Friday, February 25, 2011

The Now of Artmaking

Over the years I have experienced and witnessed the paralysis that can come with the making of art. It can manifest itself as the staring at a blank page, a blank canvas, a blank whatever. We think about the future of this object, and often we cannot envision what we want this thing to be. We try to have a well thought out, very cohesive idea from the beginning wanting it to spring completely formed from our heads. We sit and stare worrying that we will not be able to think of a suitable use, purpose, or goal. Ideas do flash through our brains, but we quickly dismiss them fearful that they will not live up to the word “Art” with a capital “A”. We get stuck in our heads obsessing over the past and trying to predict the future. We mull over what we have done in the past, what others have done, what art has been, and what art should be. We get caught up in our comparisons and insecurities of the past, and we freeze. We also get caught up in the script of what our art will never be and how it will never live up to the expectations of others and of ourselves. We focus so much on the finished product – what it should be, what it should look like, what it should say, and we freeze.

We need to stop thinking of art as a product – a painting, a journal page, a doll, or a (insert your own thing here). We need to start thinking of art as a process – a line of inquiry – a journey – a series of choices where we really have no idea where we are going or how to get there. We need to focus on what is right in front of us at this very moment. Chuck Close said, “Inspiration is for amateurs. The rest of us show up and work.” I think he meant that artists have to put in the work. They have to do something. Waiting around for inspiration to strike like lightning, means that there is a lot of sitting, staring, and waiting, and not much making. We must take that first tentative step. We get a glimmer of an idea, or a technique or image for some random reason speaks to us. We embrace that idea, the uncertainty of it. We say to ourselves, “Let’s see where this is going,” and we follow it. Sometimes it leads to something great, often it doesn’t. But we have learned a thing or two, and grown as artists. We then find that next idea, image, or glimmer of technique that will lead our inquiry.
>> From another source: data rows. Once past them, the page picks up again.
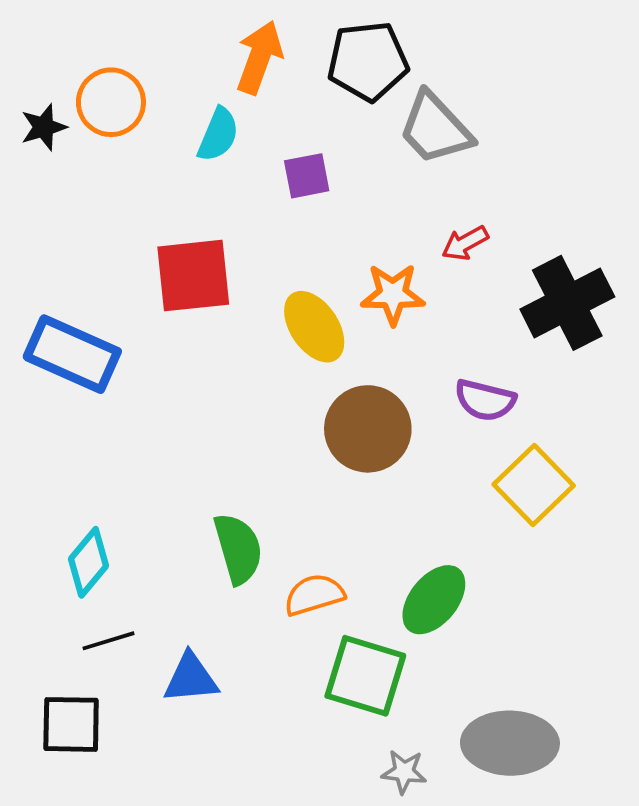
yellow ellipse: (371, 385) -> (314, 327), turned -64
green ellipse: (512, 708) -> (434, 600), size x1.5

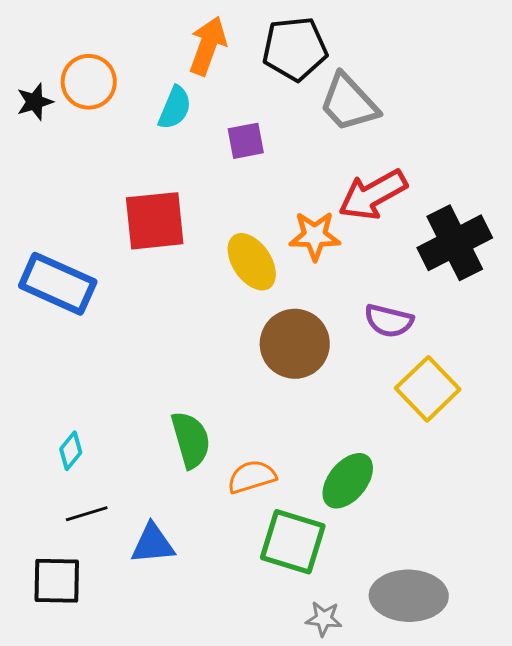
red arrow: (465, 243) -> (373, 195), size x1.8
cyan diamond: (89, 562) -> (71, 451), size x0.7

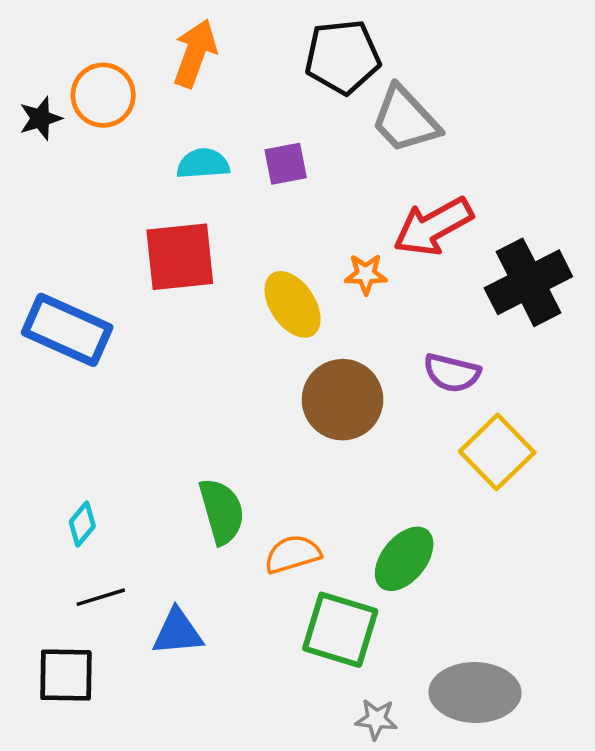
orange arrow: (208, 46) -> (195, 53), moved
cyan semicircle: (175, 108) -> (203, 164), moved, turned -117
orange star: (315, 236) -> (366, 274), size x0.7

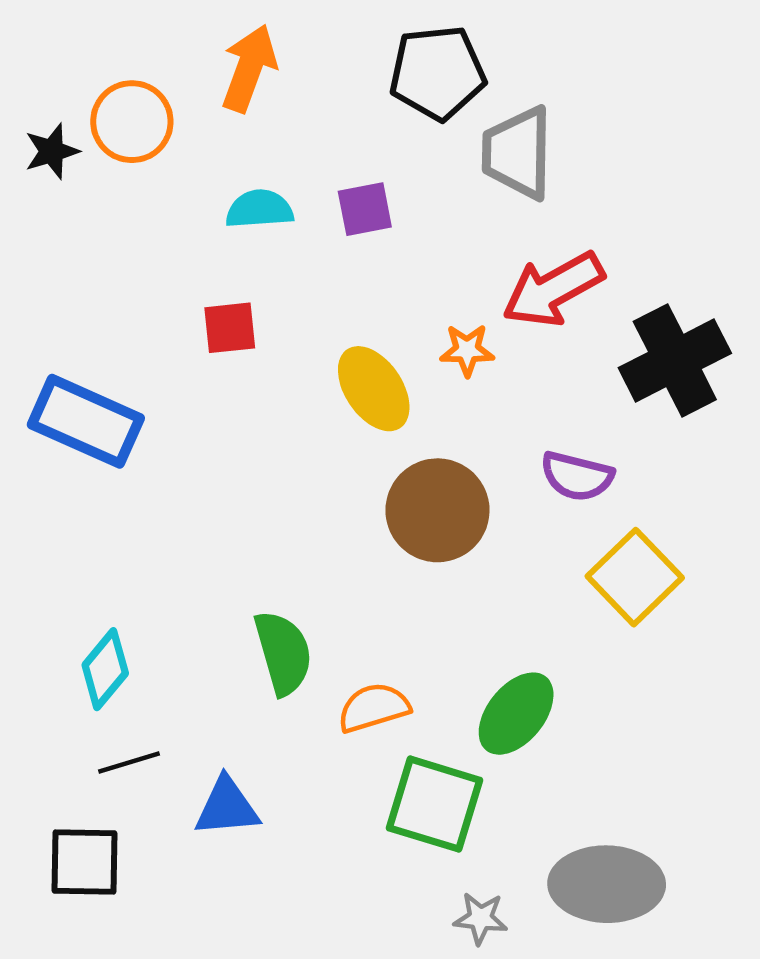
gray trapezoid: (405, 120) -> (518, 153), turned 44
red square: (180, 257) -> (230, 328), size x0.6
cyan diamond: (82, 524) -> (105, 669), size x1.4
We must stop trying to envision the end result – the product – the project, and simply latch onto an idea and envision the step that we can take NOW. “What do I do with this idea now? Where do I go from here?” These are the only types of questions that we can ask ourselves. We take the step, then ask those questions again, and then take the next step. By focusing on the next step and allowing the accumulation of our steps to take us where the work needs to go, we are making art. By focusing on where we are NOW and not where we want to be, we can continue the journey. We can combat the paralysis, and we can get onto something. Sometimes that something is a pretty good idea. But all ideas come from working through other ideas. It's not magic, and it's not a bolt of lightning.


Wanda said...

I absolutely love these pages! I enjoy alot of your work but somethings just speak to me. This is one of them. Can't wait to see more.....and perhaps to have the opportunity to take another workshop.

tgarrett said...

Another fine post Eric- I have been reading a wonderful book that deals with some of what you talk about here.
The Gifts of Imperfection: Let Go of Who You Think You're Supposed to Be and Embrace Who You Are [Paperback]
Brene Brown. One quote form there I love is: Comparison is the thief of happiness.

steve said...

Good post Eric. Yeah, that Chuck Close quote is one of my all time favorites. I have to, hesitantly give Nike credit for "just do it" as well, at least when it comes to art-making. Sometimes, or often times lately I've been telling my students that - just do it!

lizzy B said...

Eric, you and going through your workshop @ NCAATS gave me permission to make art that was impulsive, spontaneous, and now. I used be the person you described, waiting for the "perfect idea" to make anything. But no longer! And its all better! My art and my writing is @ a place now where it feels right. It has feeling. Thanks for that!